--- PROVIDED RECORDS ---
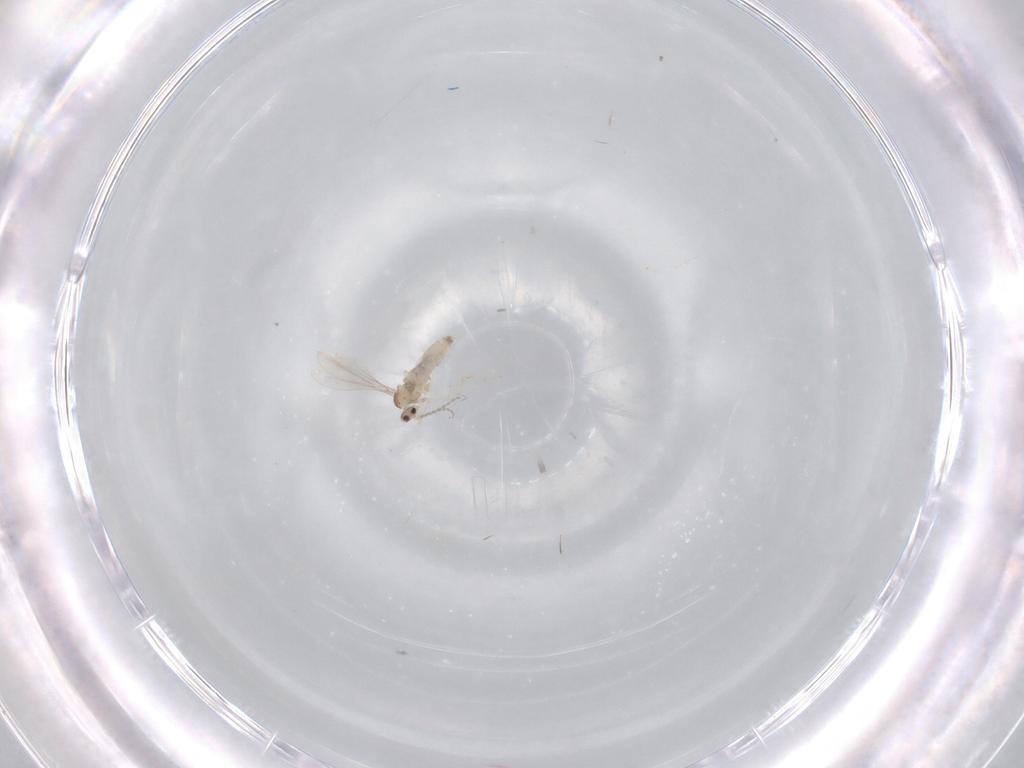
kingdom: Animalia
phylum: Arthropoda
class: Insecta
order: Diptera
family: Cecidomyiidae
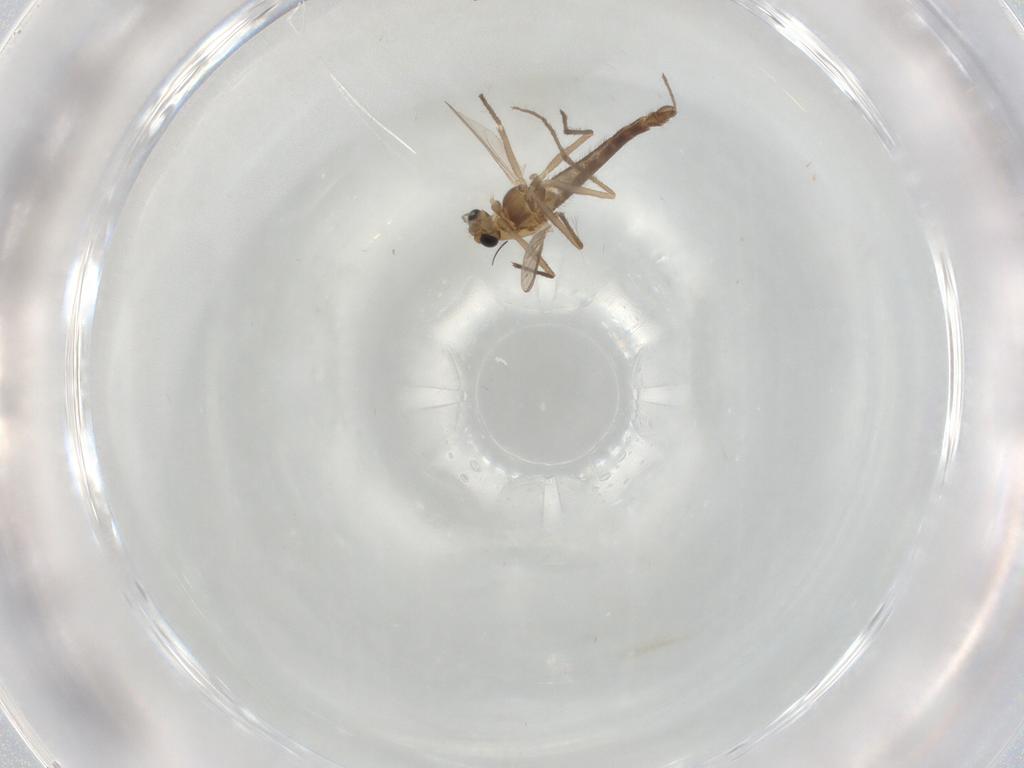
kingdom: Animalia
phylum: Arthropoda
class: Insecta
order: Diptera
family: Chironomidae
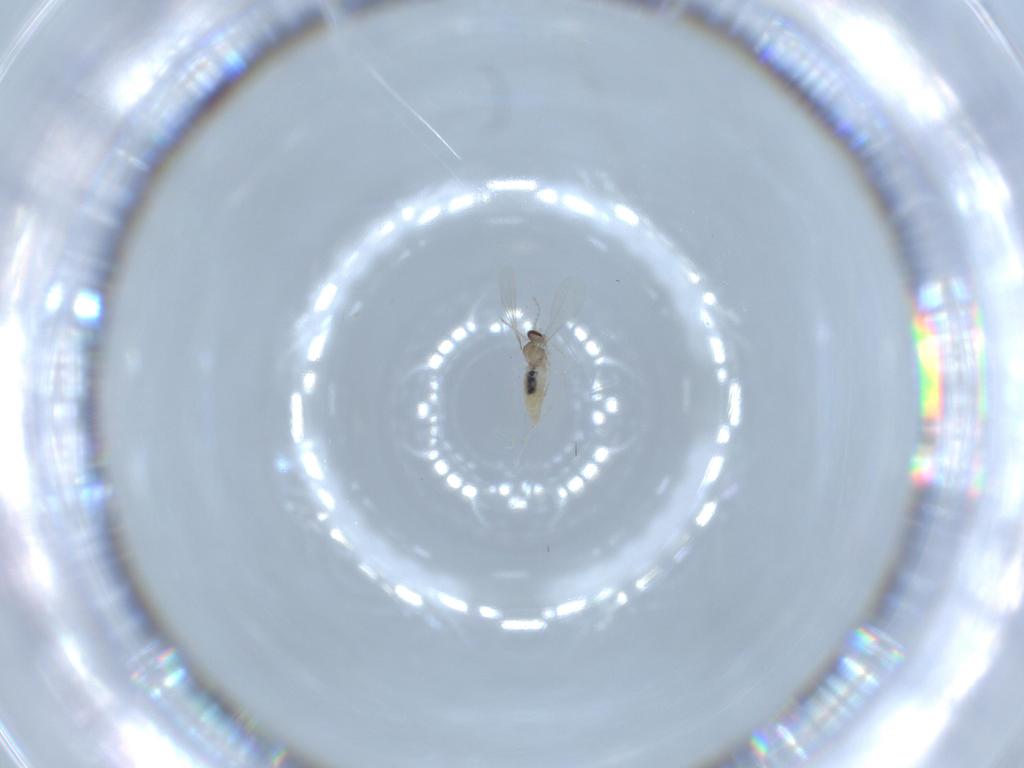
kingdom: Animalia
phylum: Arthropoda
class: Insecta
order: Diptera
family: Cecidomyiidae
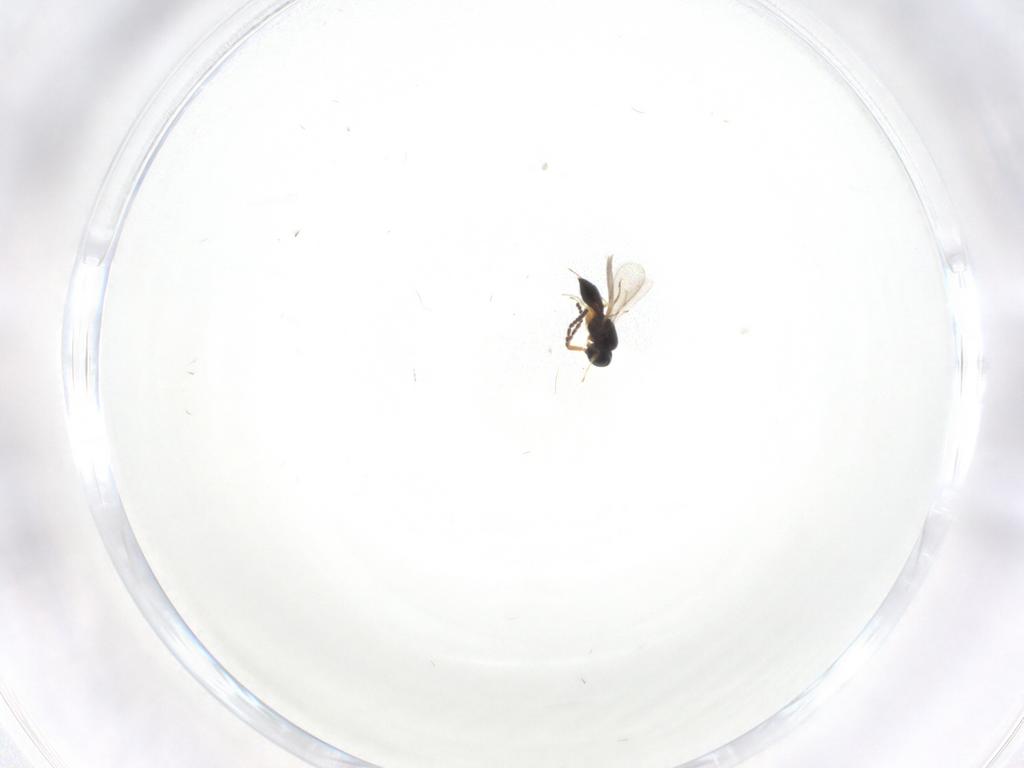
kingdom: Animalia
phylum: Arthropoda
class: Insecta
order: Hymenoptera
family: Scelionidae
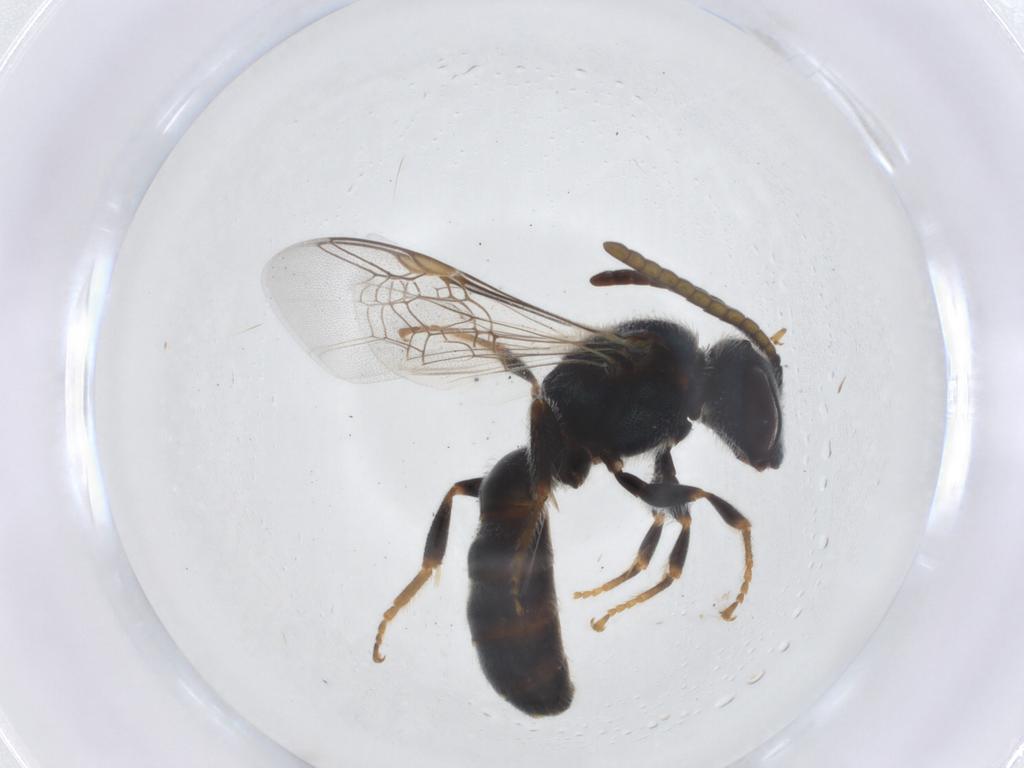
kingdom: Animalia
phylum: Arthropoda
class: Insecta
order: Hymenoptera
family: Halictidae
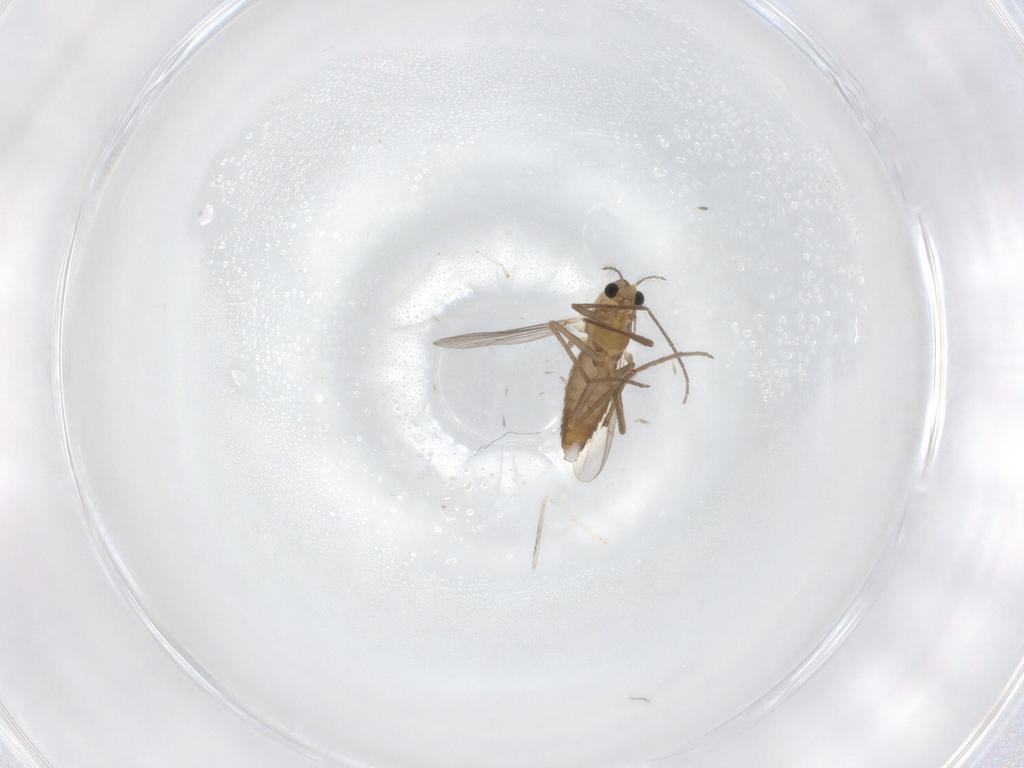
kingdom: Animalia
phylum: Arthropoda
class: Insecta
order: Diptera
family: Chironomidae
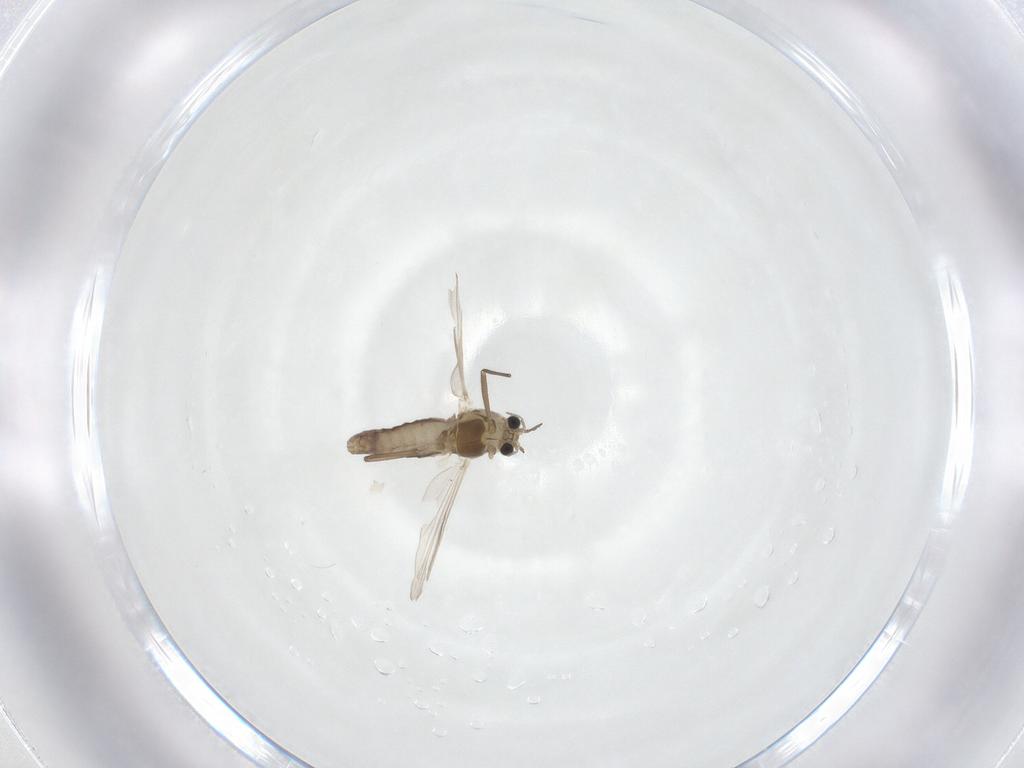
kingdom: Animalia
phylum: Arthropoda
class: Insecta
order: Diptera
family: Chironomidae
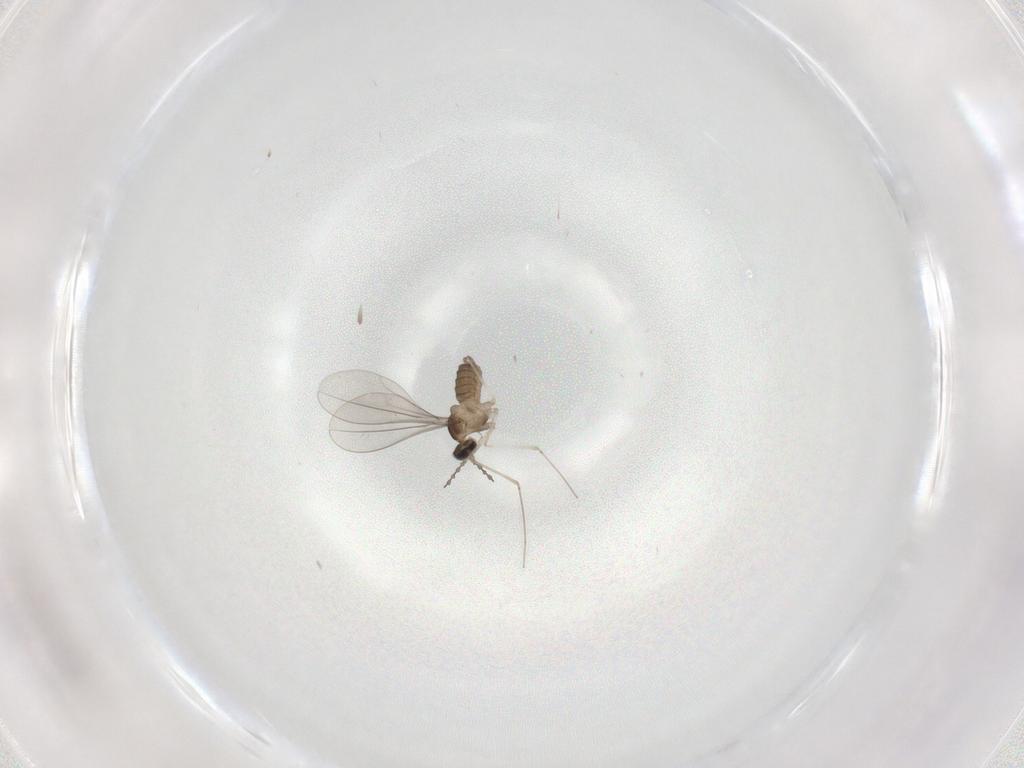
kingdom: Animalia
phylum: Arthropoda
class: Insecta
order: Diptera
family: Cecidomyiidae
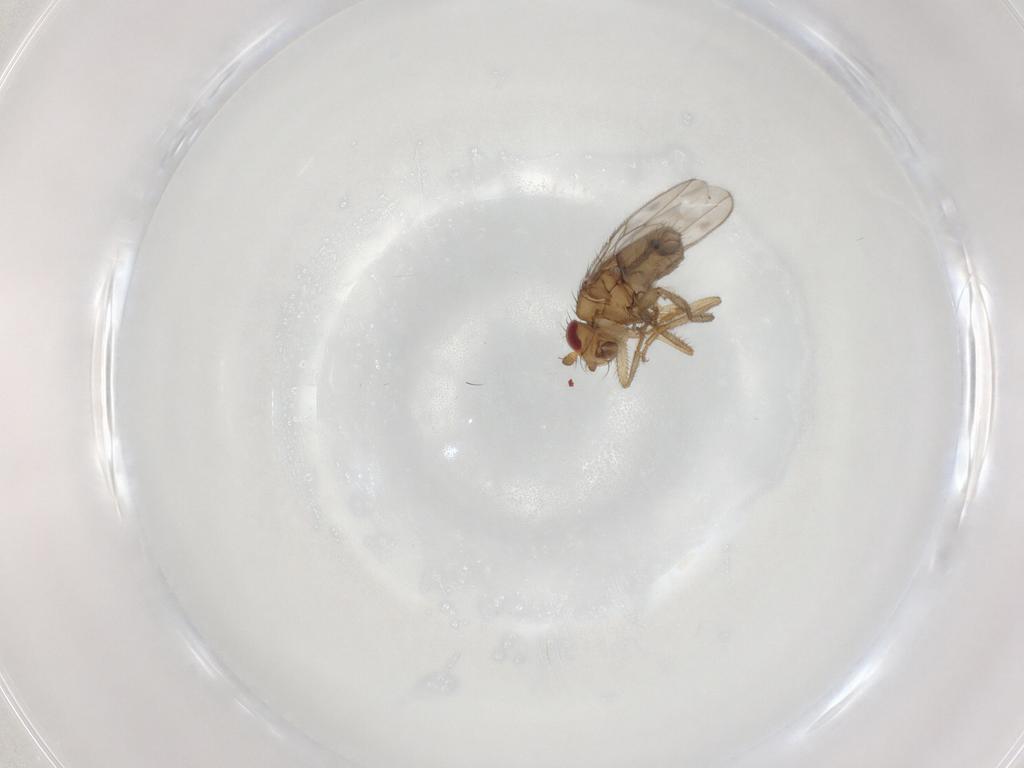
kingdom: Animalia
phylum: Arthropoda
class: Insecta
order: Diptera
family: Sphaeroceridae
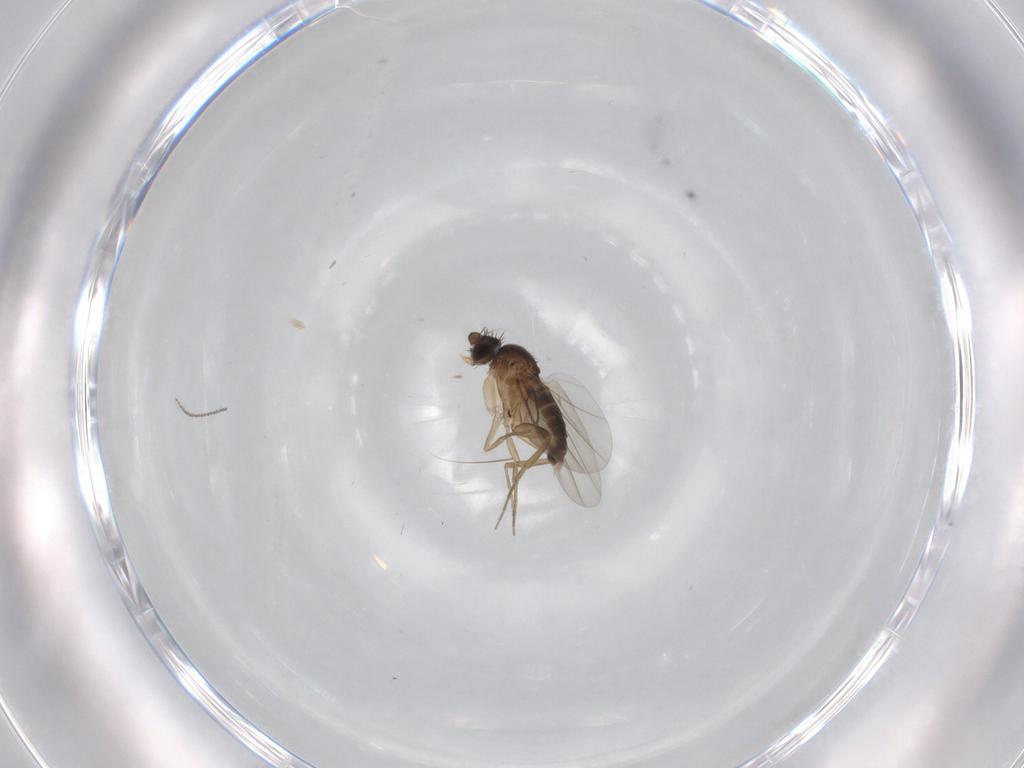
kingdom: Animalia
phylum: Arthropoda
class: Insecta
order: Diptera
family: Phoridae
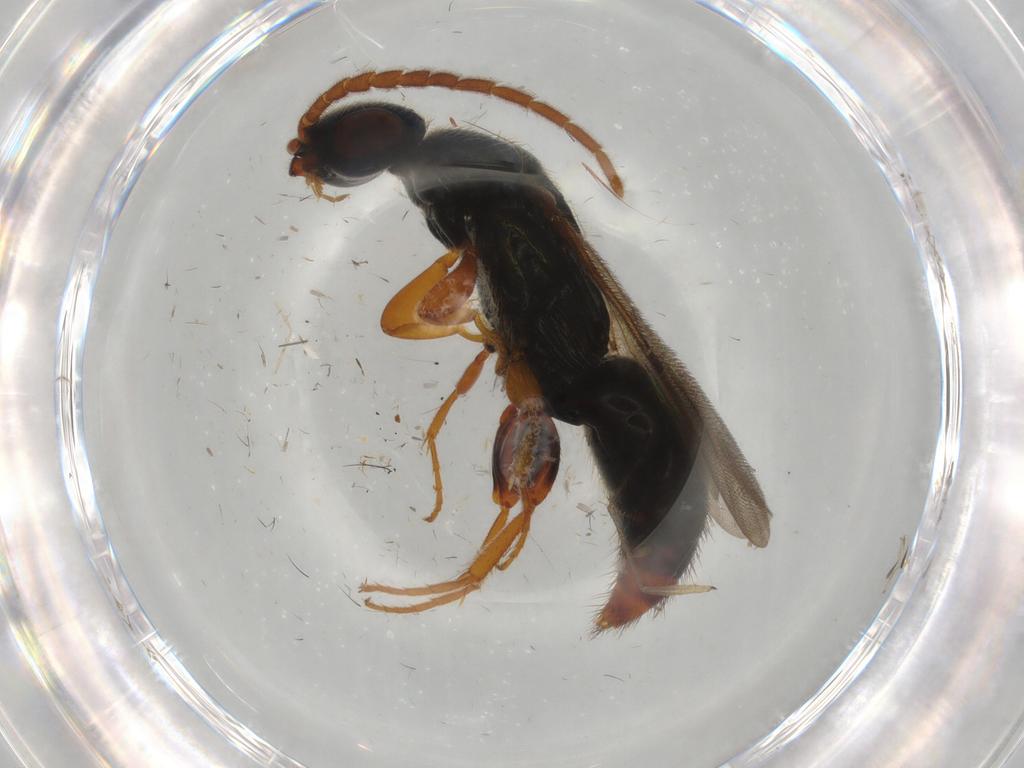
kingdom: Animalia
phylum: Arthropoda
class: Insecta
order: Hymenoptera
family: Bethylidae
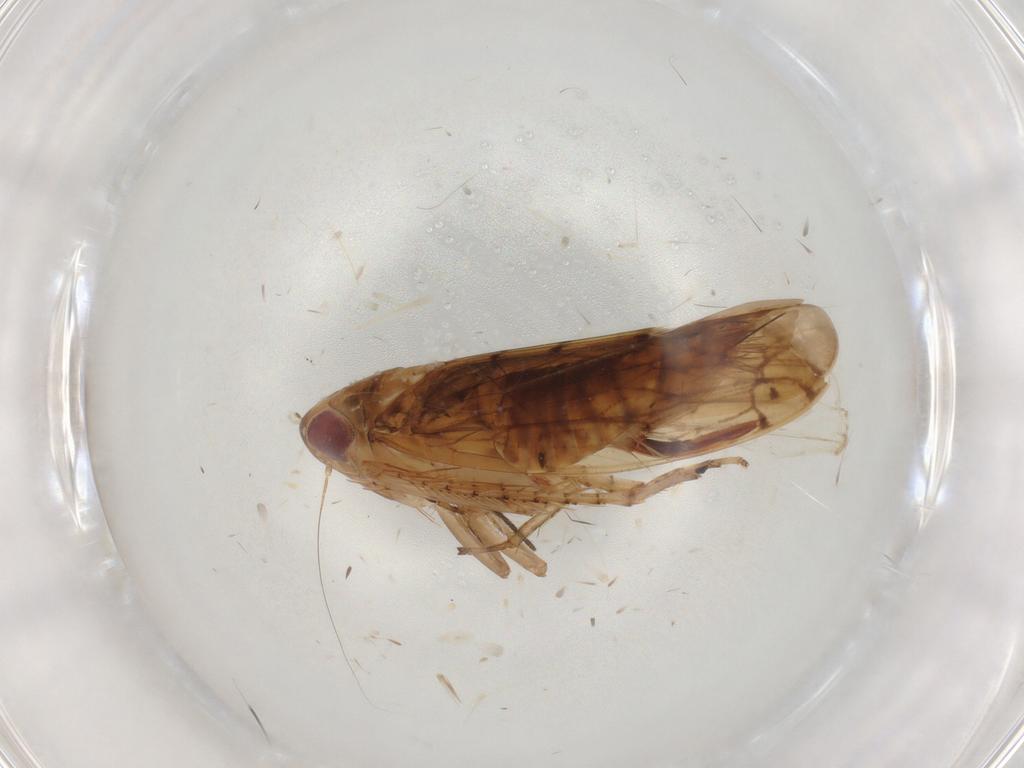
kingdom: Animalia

--- SET PROBLEM ---
Reproduce every one of the lines above verbatim, leaving the pictures out.

--- RESPONSE TO THIS EXERCISE ---
kingdom: Animalia
phylum: Arthropoda
class: Insecta
order: Diptera
family: Cecidomyiidae
kingdom: Animalia
phylum: Arthropoda
class: Insecta
order: Diptera
family: Chironomidae
kingdom: Animalia
phylum: Arthropoda
class: Insecta
order: Diptera
family: Cecidomyiidae
kingdom: Animalia
phylum: Arthropoda
class: Insecta
order: Hymenoptera
family: Scelionidae
kingdom: Animalia
phylum: Arthropoda
class: Insecta
order: Hymenoptera
family: Halictidae
kingdom: Animalia
phylum: Arthropoda
class: Insecta
order: Diptera
family: Chironomidae
kingdom: Animalia
phylum: Arthropoda
class: Insecta
order: Diptera
family: Chironomidae
kingdom: Animalia
phylum: Arthropoda
class: Insecta
order: Diptera
family: Cecidomyiidae
kingdom: Animalia
phylum: Arthropoda
class: Insecta
order: Diptera
family: Sphaeroceridae
kingdom: Animalia
phylum: Arthropoda
class: Insecta
order: Diptera
family: Phoridae
kingdom: Animalia
phylum: Arthropoda
class: Insecta
order: Hymenoptera
family: Bethylidae
kingdom: Animalia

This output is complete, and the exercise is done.